Only the father of a son who is near death could understand the desperation of this father. The son “was at the point of death.” He thus pleaded with Jesus, “Sir, come down before my child dies.” It is interesting to note that Jesus gave only a simple reply to the desperate plea of the father: “Go your way. Your son lives.” It was an emphatic declaration. No explanation was needed. This statement was made about the seventh hour of the day, and immediately, the father set out for home, believing that Jesus had answered his plea.
The response of the father manifested his faith in what Jesus could do. He was a pleading father in the presence of Jesus, but with a faith that would be increased by the healing of his son. We would expect that he would urge Jesus to personally come to where his son was about to die. But his faith moved him to leave immediately to return to his son. “And the man believed the word that Jesus had spoken to him and he went his way” (Jn 4:50).
He traveled throughout the night in order to return to his son. We wonder what was going through his mind as he made his way back home to the bedside of his dying son. While he was yet some distance from home, but still on his way, his excited servants met him on the road in the morning hours, and proclaimed to him, “Your son lives!” (Jn 4:51). It was there that men probably fell to their knees in thanksgiving to God.
When the father regained his composure, he obviously asked his servants when the child was healed. He wanted to connect the dots between pronouncement and healing. The servants replied, “Yesterday at the seventh hour the fever left him” (Jn 4:52). When the father connected the dots, the healing had its immediate effect on the hearts of both father and servants, and the entire household: “And he himself believed, and his whole house” (Jn 4:53).
And herein is defined John’s use of the word “sign” in reference to the supernatural work of Jesus during His ministry. This healing was a sign of something greater than this world, and thus, greater than the man Jesus Himself. Belief on the part of the father and his household was evidence that Jesus had control of that which was beyond this world. The result, therefore, was more than gratitude. It was belief that Jesus was the Son of God who had control of the supernatural world of God.
We must compare this miracle that took place over a great distance with the theatrical performances of those today who claim to be working confirming miracles. In this case, there was no fanfare. There was no gathered audience. There was no smoke from a stage, or screaming from a microphone. There was only a simple statement from Jesus, and the deed from a distance was done.
When we read what Jesus promised His disciples when He gave them the great commission, we must remember what transpired in the circumstances that surrounded this sign. After saying to the disciples, “Going, therefore, disciple all the nations,” Jesus promised, “And, lo, I am with you always, even to the end of the age” (Mt 28:19,20). Jesus did not have to be in their presence in order to be with them. Our relationship with Jesus does not mean He has to be right here with us in order to be with us.
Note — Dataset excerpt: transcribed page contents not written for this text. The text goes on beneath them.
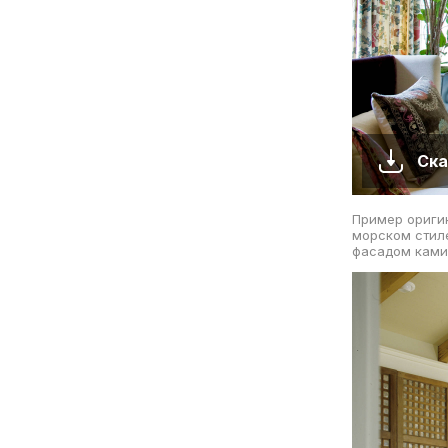
Ска
Пример оригин
морском стил
фасадом ками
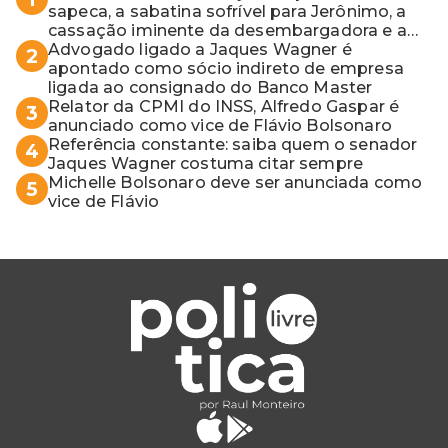
sapeca, a sabatina sofrível para Jerônimo, a
cassação iminente da desembargadora e a
vaga do Quinto para o MP baiano
Advogado ligado a Jaques Wagner é
2
apontado como sócio indireto de empresa
ligada ao consignado do Banco Master
Relator da CPMI do INSS, Alfredo Gaspar é
3
anunciado como vice de Flávio Bolsonaro
Referência constante: saiba quem o senador
4
Jaques Wagner costuma citar sempre
Michelle Bolsonaro deve ser anunciada como
5
vice de Flávio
Jesus had earlier promised the disciples, “For where two or three are gathered together in My name, there I am in the midst of them” (Mt 18:20). As the omnipresent God was with David, so He is today wherever there is a child of God: “Yes,” David wrote, “though I walk through the valley of the shadow of death, I will fear no evil, for You are with me” (Ps 23:4).
The power of Jesus is in our presence in every situation, and under all circumstances. In prison, Paul confidently affirmed, “I can do all things through Him who strengthens me” (Ph 4:13). The strengthening of Jesus is not confined by location, as the power of Jesus to heal the nobleman’s son was not confined to Cana where Jesus was at the time. As one with God, Jesus is now omnipresent, and thus, His power encompasses the world. Therefore, “The Lord is my light and my salvation. Whom will I fear? The Lord is the strength of my life. Of whom will I be afraid” (Ps 27:1).
We must not think that because Jesus ascended out of the presence of His disciples that He ascended out of reach with His power. The preposterous teaching that we now need another mediator between God and man because Jesus is so distant, attacks the very nature of the omnipresence of God. There is one mediator between God and man simply because Jesus will always be close in order to mediate on our behalf (See 1 Tm 2:5).